Frederick Nye Tebbe…
… was an organometallic chemist who published the so called Tebbe’s reagent which is usable to introduce a methylen group instead of a carbonyl functionality.
Tebbe was born in Oakland, California. He studied chemistry and received a bachelor's degree at Pennsylvania State University.
After the chemistry studies he went at Montana State University studying psychology and philosophy for a year. In 1965 he was hired by DuPont Central Research Department, where he developed Tebbe’s reagent which was named in that way by Robert Grubbs (Nobel Prize 2005).
Fritz Ullmann was a German chemist.
He studied at the University of Geneva, where he also received his PhD in 1895. At the Technische Hochschule Berlin he lectured technical chemistry from 1905 to 1913 as private lecturer and from 1922 to 1925 as an associated professor.
From 1914 to 1922, he published the first edition of the Encyclopedia of Industrial Chemistry in 12 volumes, under the name “Encyclopedia of Industrial Chemistry” a standard work that is still constantly updated.
He discovered some important preparative synthesis methods like the synthesis of diarylamines, synthesis of carbazoles and of course the Ullmann reaction, which we present you here.

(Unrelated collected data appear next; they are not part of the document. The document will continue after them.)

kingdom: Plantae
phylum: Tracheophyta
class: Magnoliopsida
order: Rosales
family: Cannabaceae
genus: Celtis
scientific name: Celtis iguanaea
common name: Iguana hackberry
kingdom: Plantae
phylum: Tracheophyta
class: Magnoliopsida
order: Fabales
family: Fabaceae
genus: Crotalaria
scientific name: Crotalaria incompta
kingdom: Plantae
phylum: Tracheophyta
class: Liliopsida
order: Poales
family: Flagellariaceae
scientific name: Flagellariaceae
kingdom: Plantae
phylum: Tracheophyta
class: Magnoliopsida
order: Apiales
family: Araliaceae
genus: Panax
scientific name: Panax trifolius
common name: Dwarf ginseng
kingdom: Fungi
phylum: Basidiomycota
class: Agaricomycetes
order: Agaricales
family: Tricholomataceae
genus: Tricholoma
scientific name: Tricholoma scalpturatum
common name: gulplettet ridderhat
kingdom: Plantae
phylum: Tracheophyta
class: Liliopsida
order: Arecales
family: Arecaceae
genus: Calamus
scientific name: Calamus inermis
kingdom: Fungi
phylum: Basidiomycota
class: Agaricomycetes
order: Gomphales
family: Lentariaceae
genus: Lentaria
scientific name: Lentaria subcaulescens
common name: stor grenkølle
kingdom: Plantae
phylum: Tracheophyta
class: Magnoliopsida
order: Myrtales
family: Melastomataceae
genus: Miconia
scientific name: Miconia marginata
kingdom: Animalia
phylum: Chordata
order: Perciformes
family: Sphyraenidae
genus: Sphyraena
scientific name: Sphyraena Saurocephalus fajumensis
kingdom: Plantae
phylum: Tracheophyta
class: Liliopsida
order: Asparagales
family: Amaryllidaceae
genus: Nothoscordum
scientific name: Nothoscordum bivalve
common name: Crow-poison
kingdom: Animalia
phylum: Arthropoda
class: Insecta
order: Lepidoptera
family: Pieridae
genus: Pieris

Georg Friedrich Karl Wittig:
Wittig was a German chemist and Nobel Prize winner. Because of his family background, he was very talented artistically. He played the piano, composed and painted very well. However, his love was chemistry. Although he was drafted in the middle of his chemistry studies and became a prisoner of war, he continued his studies as soon as he was free.
By means of the Wittig reaction, carbon-carbon double bonds can be formed. This involves the use of a carbonyl compound and a phosphonium ylide, with the carbonly oxygen substituted for the carbon.